What are the rules around flying while pregnant?

Wesley Branch (left) welcomed his new daughter while on a plane to Japan. (Handout)

It’s always a relief to see there’s no screaming baby on board your flight, but sometimes one can emerge unexpectedly.

It happened this week when a Canadian couple welcomed their newborn daughter on an Air Canada flight en route to Japan.

New dad Wesley Branch said the birth was “totally unexpected.” Luckily, a doctor was also aboard and little Chloe is reportedly in good health.

There’s no word on precisely how far along the mother was, but most airlines allow very expectant mothers to fly.

There’s scant indication that flying will induce a pre-term pregnancy, but air travel can create health risks for pregnant women, and a plane cabin is hardly the ideal venue for a delivery.

Without any federal regulations on whether pregnant women can fly, each airline makes its own rules. The average pregnancy lasts around 37-40 weeks, and carriers tend to start restricting flights around week 36.

Air Canada and Jazz allow women with no history of premature birth or medical complications to fly up to and including week 36.

Sunwing follows the same policy as Air Canada: after 36 weeks, you’re grounded.

Air Transat has more restrictions according to the specific week. Up to 35 weeks, no problem. Between 36-38, the passenger needs a doctor’s note issued within 24 hours of departure.

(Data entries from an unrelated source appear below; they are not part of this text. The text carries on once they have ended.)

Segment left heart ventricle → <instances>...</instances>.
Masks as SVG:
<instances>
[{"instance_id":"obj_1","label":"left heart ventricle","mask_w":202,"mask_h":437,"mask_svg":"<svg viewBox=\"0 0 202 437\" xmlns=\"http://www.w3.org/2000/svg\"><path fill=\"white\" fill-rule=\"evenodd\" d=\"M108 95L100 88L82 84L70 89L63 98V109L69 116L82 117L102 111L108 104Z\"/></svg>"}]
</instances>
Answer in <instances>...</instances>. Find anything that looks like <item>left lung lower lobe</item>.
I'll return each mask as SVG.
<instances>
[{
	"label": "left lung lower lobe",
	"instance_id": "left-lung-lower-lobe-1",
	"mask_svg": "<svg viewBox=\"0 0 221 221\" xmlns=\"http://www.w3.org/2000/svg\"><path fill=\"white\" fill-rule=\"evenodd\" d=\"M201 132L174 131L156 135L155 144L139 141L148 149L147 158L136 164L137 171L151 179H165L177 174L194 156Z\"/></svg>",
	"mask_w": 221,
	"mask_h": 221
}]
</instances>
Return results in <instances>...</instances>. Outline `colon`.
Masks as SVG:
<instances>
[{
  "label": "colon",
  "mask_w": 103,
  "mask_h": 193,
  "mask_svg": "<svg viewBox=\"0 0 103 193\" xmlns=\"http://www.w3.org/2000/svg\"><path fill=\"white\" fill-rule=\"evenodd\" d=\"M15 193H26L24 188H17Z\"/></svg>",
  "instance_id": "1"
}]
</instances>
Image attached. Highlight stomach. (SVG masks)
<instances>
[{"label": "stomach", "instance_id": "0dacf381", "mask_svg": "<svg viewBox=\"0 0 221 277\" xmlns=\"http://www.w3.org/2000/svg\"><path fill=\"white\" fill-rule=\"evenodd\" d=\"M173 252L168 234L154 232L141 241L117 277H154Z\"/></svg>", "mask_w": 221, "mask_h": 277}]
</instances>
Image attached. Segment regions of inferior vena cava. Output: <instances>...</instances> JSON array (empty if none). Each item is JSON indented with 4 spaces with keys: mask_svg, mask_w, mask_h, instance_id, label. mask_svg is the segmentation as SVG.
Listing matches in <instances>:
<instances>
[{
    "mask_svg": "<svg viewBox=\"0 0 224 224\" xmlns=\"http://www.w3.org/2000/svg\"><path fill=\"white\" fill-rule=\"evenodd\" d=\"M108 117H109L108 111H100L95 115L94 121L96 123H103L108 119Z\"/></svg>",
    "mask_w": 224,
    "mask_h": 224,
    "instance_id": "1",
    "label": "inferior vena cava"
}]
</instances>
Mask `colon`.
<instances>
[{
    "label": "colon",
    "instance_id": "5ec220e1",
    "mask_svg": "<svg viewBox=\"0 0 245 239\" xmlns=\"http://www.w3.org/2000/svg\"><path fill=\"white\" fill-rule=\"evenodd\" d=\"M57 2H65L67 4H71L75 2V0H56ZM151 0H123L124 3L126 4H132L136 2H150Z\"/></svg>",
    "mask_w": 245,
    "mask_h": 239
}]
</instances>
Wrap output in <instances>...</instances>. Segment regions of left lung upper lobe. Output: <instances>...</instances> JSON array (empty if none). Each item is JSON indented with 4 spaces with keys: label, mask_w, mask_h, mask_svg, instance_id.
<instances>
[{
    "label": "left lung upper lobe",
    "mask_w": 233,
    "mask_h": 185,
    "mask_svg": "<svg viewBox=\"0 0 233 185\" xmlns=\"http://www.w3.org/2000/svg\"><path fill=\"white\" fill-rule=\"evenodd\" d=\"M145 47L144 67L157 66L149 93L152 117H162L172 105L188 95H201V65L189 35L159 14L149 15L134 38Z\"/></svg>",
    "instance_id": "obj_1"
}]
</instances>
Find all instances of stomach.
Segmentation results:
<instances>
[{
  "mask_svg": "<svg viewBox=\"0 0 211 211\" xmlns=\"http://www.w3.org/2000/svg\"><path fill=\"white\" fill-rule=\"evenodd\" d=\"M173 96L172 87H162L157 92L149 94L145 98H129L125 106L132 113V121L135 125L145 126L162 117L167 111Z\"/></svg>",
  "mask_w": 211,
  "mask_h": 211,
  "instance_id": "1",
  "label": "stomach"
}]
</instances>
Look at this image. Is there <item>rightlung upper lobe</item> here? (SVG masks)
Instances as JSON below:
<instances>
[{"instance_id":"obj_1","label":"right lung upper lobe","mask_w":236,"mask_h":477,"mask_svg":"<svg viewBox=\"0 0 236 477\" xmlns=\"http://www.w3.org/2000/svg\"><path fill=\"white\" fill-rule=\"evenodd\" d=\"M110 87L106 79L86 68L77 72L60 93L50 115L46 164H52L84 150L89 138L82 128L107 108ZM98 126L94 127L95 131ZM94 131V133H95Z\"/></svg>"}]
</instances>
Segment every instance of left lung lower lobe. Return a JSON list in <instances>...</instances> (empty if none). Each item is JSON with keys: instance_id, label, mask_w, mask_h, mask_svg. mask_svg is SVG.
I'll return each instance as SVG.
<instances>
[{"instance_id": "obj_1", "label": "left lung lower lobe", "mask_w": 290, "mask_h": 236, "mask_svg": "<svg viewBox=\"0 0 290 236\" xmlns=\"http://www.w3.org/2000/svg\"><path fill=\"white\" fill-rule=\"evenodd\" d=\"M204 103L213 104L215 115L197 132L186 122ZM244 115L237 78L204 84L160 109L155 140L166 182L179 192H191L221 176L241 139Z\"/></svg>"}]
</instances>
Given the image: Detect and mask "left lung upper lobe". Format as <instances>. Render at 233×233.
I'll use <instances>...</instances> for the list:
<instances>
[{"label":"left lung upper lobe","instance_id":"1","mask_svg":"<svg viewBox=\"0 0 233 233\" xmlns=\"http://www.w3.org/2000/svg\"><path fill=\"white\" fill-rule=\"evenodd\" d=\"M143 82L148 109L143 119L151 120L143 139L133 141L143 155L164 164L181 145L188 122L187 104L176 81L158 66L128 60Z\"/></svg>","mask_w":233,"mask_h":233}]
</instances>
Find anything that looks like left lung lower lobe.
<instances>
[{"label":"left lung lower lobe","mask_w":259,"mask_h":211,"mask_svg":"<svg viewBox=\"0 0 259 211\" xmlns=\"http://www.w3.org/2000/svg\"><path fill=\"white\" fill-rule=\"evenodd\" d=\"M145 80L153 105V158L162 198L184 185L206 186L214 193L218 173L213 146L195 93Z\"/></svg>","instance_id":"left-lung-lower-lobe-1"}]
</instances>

From week 39-onward, it won’t accept any pregnant fliers.

Porter has the same policy. Women between 36-38 weeks need a fresh doctor’s note. No pregnant woman can fly after 38 weeks.

WestJet is quite liberal; it allows women to fly at any point in their pregnancy, but suggests consulting with a doctor or midwife if flying after week 35.

Some airlines also create restrictions based on your expected delivery date, the length of the flight, and even whether you’re flying over water. Airlines are general forthcoming about their pregnancy policies — they don’t want to take a chance any more than you do — so be sure to check with your specific carrier.